転位のない上腕骨遠位端骨折後の遅発性無腐性壊死

論文タイトル
Delayed avascular necrosis after non-displaced distal humerus fracture
論文タイトル(訳)
転位のない上腕骨遠位端骨折後の遅発性無腐性壊死
DOI
10.1136/bcr-2024-260607
ジャーナル名
BMJ Case Reports
巻号
BMJ Case Reports Vol.17 Iss.6 (2024)
著者名(敬称略)
高木 岳彦
所属
国立成育医療研究センター 整形外科
著者からのひと言
上腕骨顆上骨折をはじめとする上腕骨遠位端骨折後では転位がほとんどないにもかかわらず、疼痛を伴う上腕骨遠位の無腐性壊死が受傷後数年で発生することがあり注意が必要です。

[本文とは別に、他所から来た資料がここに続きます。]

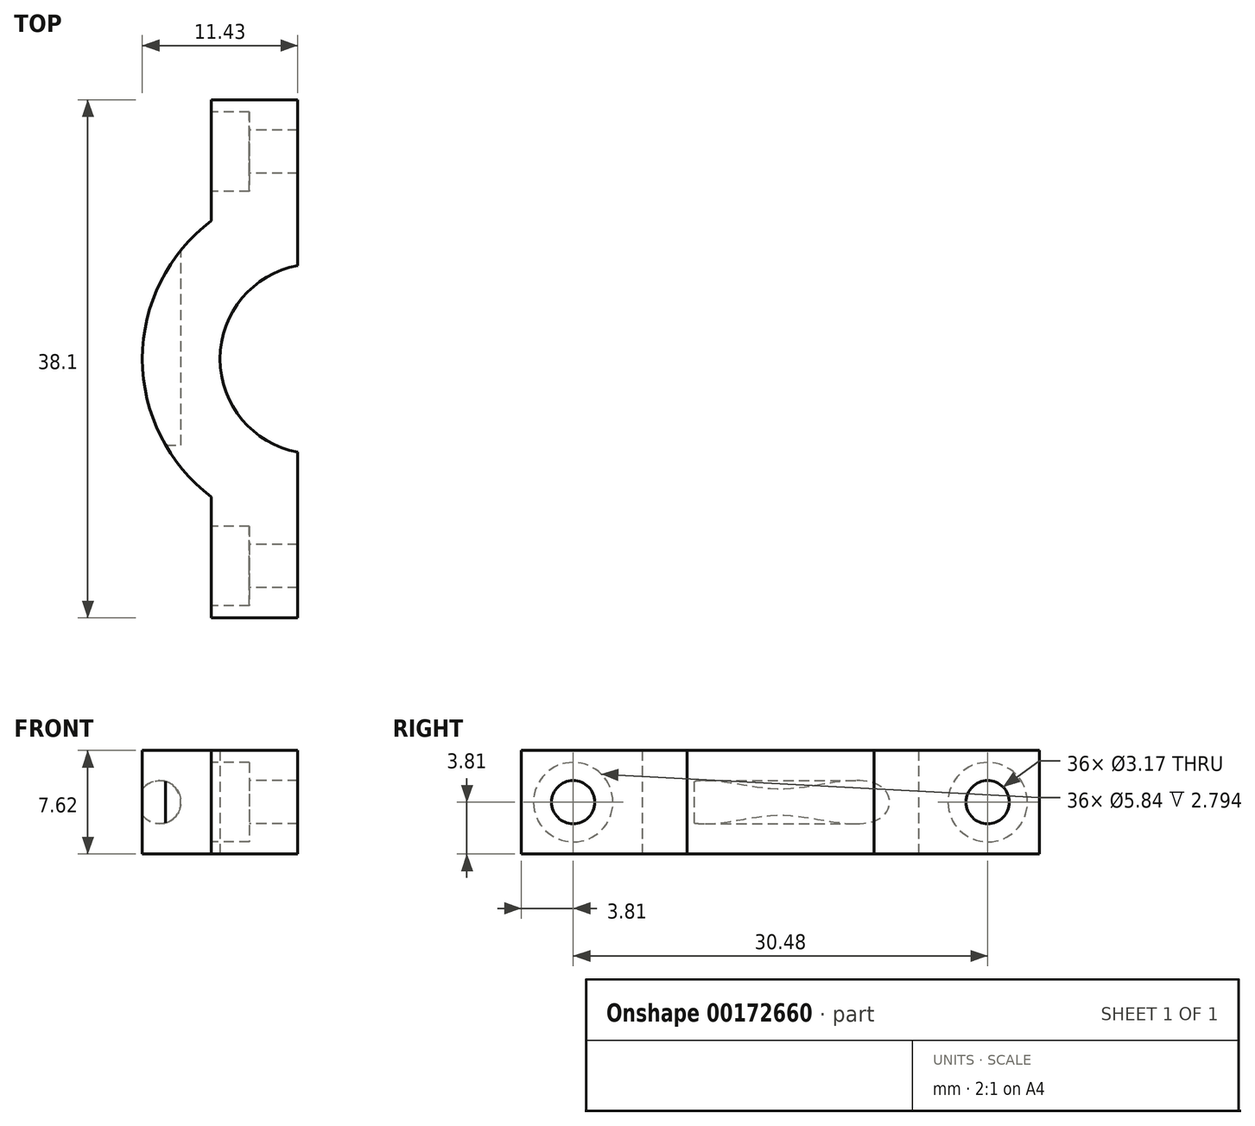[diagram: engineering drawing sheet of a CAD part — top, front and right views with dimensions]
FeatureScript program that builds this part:
annotation { "Feature Type Name" : "Feature", "Feature Type Description" : "" }
export const myFeature = defineFeature(function(context is Context, id is Id, definition is map)
    precondition{}
    {
        {
            var Q0;
            Q0=qCreatedBy(makeId("Top.planeOp"),FACE);
            var sketch = newSketch(context, id + "F0", { "sketchPlane" : qUnion([Q0])});
            skArc(sketch, "E0", {"start": v(12.64, 1.27) * mm, "mid": v(0, 12.7) * mm, "end": v(-12.64, 1.27) * mm});
            skArc(sketch, "E1", {"start": v(6.87, 1.27) * mm, "mid": v(0, 6.99) * mm, "end": v(-6.87, 1.27) * mm});
            skLineSegment(sketch, "E2", {"start": v(0, 6.99) * mm, "end": v(0, 12.7) * mm, "construction": true});
            skLineSegment(sketch, "E3", {"start": v(-19.05, 7.62) * mm, "end": v(-19.05, 1.27) * mm});
            skLineSegment(sketch, "E4", {"start": v(-19.05, 1.27) * mm, "end": v(-6.87, 1.27) * mm});
            skLineSegment(sketch, "E5", {"start": v(19.05, 1.27) * mm, "end": v(19.05, 7.62) * mm});
            skLineSegment(sketch, "E6", {"start": v(-19.05, 7.62) * mm, "end": v(19.05, 7.62) * mm});
            skLineSegment(sketch, "E7", {"start": v(-11.43, 7.62) * mm, "end": v(-11.43, 1.27) * mm});
            skLineSegment(sketch, "E8", {"start": v(11.43, 7.62) * mm, "end": v(11.43, 1.27) * mm});
            skPoint(sketch, "E9.orphan", {"position": v(19.05, 12.7) * mm});
            skLineSegment(sketch, "E10.trimOffspring", {"start": v(6.87, 1.27) * mm, "end": v(19.05, 1.27) * mm});
            skPoint(sketch, "E11.orphan", {"position": v(0, -12.7) * mm});
            skSolve(sketch);
        }
        {
            var Q0;
            Q0 = qSketchRegion(id + "F0", true);
            extrude(context, id + "F1", {"entities" : qUnion([Q0]), "depth" : 7.62 * mm});
        }
        {
            var Q0;
            {var subQ0=sQuery(id+"F0.wireOp",EDGE,"E6");var subQ1=makeQuery(id+"F0.imprint","INTERSECT",VERTEX,{"derivedFrom":[subQ0,sQuery(id+"F0.wireOp",EDGE,"E8")]});Q0=makeQuery(id+"F1.opExtrude","SWEPT_FACE",FACE,{"disambiguationData":[OSD([subQ0]),TDD([makeQuery(id+"F0.imprint","IMPRINT",EDGE,{"disambiguationData":[TD([[subQ1,1.0]])],"derivedFrom":subQ0}),makeQuery(id+"F0.imprint","IMPRINT",EDGE,{"disambiguationData":[TD([[makeQuery(id+"F0.imprint","INTERSECT",VERTEX,{"derivedFrom":[sQuery(id+"F0.wireOp",EDGE,"E5"),subQ0]}),1.0]])],"derivedFrom":subQ0})])]});}
            var sketch = newSketch(context, id + "F2", { "sketchPlane" : qUnion([Q0])});
            skCircle(sketch, "E12", {"center": v(-15.24, 3.81) * mm, "radius": 2.92 * mm});
            skPoint(sketch, "E12.centerSnap0", {"position": v(-10.16, 3.81) * mm});
            skCircle(sketch, "E13", {"center": v(-15.24, 3.81) * mm, "radius": 1.59 * mm});
            skSolve(sketch);
        }
        {
            var Q0;
            {var subQ0=sQuery(id+"F0.wireOp",EDGE,"E6");var subQ1=makeQuery(id+"F0.imprint","INTERSECT",VERTEX,{"derivedFrom":[subQ0,sQuery(id+"F0.wireOp",EDGE,"E7")]});Q0=makeQuery(id+"F1.opExtrude","SWEPT_FACE",FACE,{"disambiguationData":[OSD([subQ0]),TDD([makeQuery(id+"F0.imprint","IMPRINT",EDGE,{"disambiguationData":[TD([[makeQuery(id+"F0.imprint","INTERSECT",VERTEX,{"derivedFrom":[sQuery(id+"F0.wireOp",EDGE,"E3"),subQ0]}),-1.0]])],"derivedFrom":subQ0}),makeQuery(id+"F0.imprint","IMPRINT",EDGE,{"disambiguationData":[TD([[subQ1,-1.0]])],"derivedFrom":subQ0})])]});}
            var sketch = newSketch(context, id + "F3", { "sketchPlane" : qUnion([Q0])});
            skCircle(sketch, "E14", {"center": v(15.24, 3.81) * mm, "radius": 1.59 * mm});
            skPoint(sketch, "E14.centerSnap0", {"position": v(19.05, 3.81) * mm});
            skCircle(sketch, "E15", {"center": v(15.24, 3.81) * mm, "radius": 2.92 * mm});
            skSolve(sketch);
        }
        {
            var Q0;
            Q0=makeQuery(id+"F2.imprint","IMPRINT",FACE,{"disambiguationData":[TD([[makeQuery(id+"F2.imprint","IMPRINT",EDGE,{"derivedFrom":sQuery(id+"F2.wireOp",EDGE,"E13")}),1.0]])]});
            var Q1;
            Q1=makeQuery(id+"F3.imprint","IMPRINT",FACE,{"disambiguationData":[TD([[makeQuery(id+"F3.imprint","IMPRINT",EDGE,{"derivedFrom":sQuery(id+"F3.wireOp",EDGE,"E14")}),1.0]])]});
            extrude(context, id + "F4", {"entities" : qUnion([Q0, Q1]), "operationType" : NewBodyOperationType.REMOVE, "oppositeDirection" : true, "depth" : 25.4 * mm});
        }
        {
            var Q0;
            Q0=makeQuery(id+"F2.imprint","IMPRINT",FACE,{"disambiguationData":[TD([[makeQuery(id+"F2.imprint","IMPRINT",EDGE,{"derivedFrom":sQuery(id+"F2.wireOp",EDGE,"E12")}),1.0]])]});
            var Q1;
            Q1=makeQuery(id+"F3.imprint","IMPRINT",FACE,{"disambiguationData":[TD([[makeQuery(id+"F3.imprint","IMPRINT",EDGE,{"derivedFrom":sQuery(id+"F3.wireOp",EDGE,"E14")}),-1.0]])]});
            extrude(context, id + "F5", {"entities" : qUnion([Q0, Q1]), "operationType" : NewBodyOperationType.REMOVE, "oppositeDirection" : true, "depth" : 2.8 * mm});
        }
        {
            var Q0;
            Q0=makeQuery(id+"F1.opExtrude","SWEPT_BODY",BODY,{"disambiguationData":[OSD([sQuery(id+"F0.wireOp",EDGE,"E0"),sQuery(id+"F0.wireOp",EDGE,"E1"),sQuery(id+"F0.wireOp",EDGE,"E3"),sQuery(id+"F0.wireOp",EDGE,"E4"),sQuery(id+"F0.wireOp",EDGE,"E5"),sQuery(id+"F0.wireOp",EDGE,"E6"),sQuery(id+"F0.wireOp",EDGE,"E10.trimOffspring")])]});
            var Q1;
            Q1=qCreatedBy(makeId("Origin.pointOp"),VERTEX);
            var Q2;
            Q2=makeQuery(id+"F1.opExtrude","SWEPT_EDGE",EDGE,{"disambiguationData":[OSD([sQuery(id+"F0.wireOp",EDGE,"E5"),sQuery(id+"F0.wireOp",EDGE,"E6")])]});
            transform(context, id + "F6", {"entities" : qUnion([Q0]), "transformType" : TransformType.ROTATION, "transformAxis" : qUnion([Q2]), "angle" : 90 * degree, "oppositeDirection" : true, "makeCopy" : false});
        }
    });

転位がなくても関節包の拡張に伴う遠位骨片の圧迫により血液供給が障害されることで、成長段階で骨化が始まる時期に疼痛を伴う壊死が発生するとされていますが、壊死による激痛があっても、時間の経過とともに痛みが徐々に軽減するため、経過観察で十分な場合があります。

抄訳

転位がほとんどないにもかかわらず上腕骨顆上骨折後数年の経過で誘因なく疼痛が生じ、上腕骨遠位の無腐性壊死が認められた症例を経験したので、その臨床的特徴について述べる。
本症例は6歳頃にすべり台から転落し、上腕骨顆上骨折をきたしたが転位がほとんどないため、3週間の外固定ののち可動域訓練を開始し、受傷後3ヵ月で疼痛、可動域制限なくフォロー終了となった。ところが約5年後に外傷歴がないにも関わらず肘の激痛が生じ、単純X線像やMRIにて、上腕骨遠位の中央部分に不整像を認め、経過と共にfish-tail変形と呼ばれる円形の欠損像がみられるようになった。徐々に疼痛は軽減し、発症から約3年半で可動域制限、疼痛は消失し現在に至っている。
転位のない上腕骨遠位端骨折でも関節包の拡張に伴う遠位骨片の圧迫により血液供給が障害され、成長期に骨化が始まると疼痛を伴う壊死を生じることがあるので注意が必要である。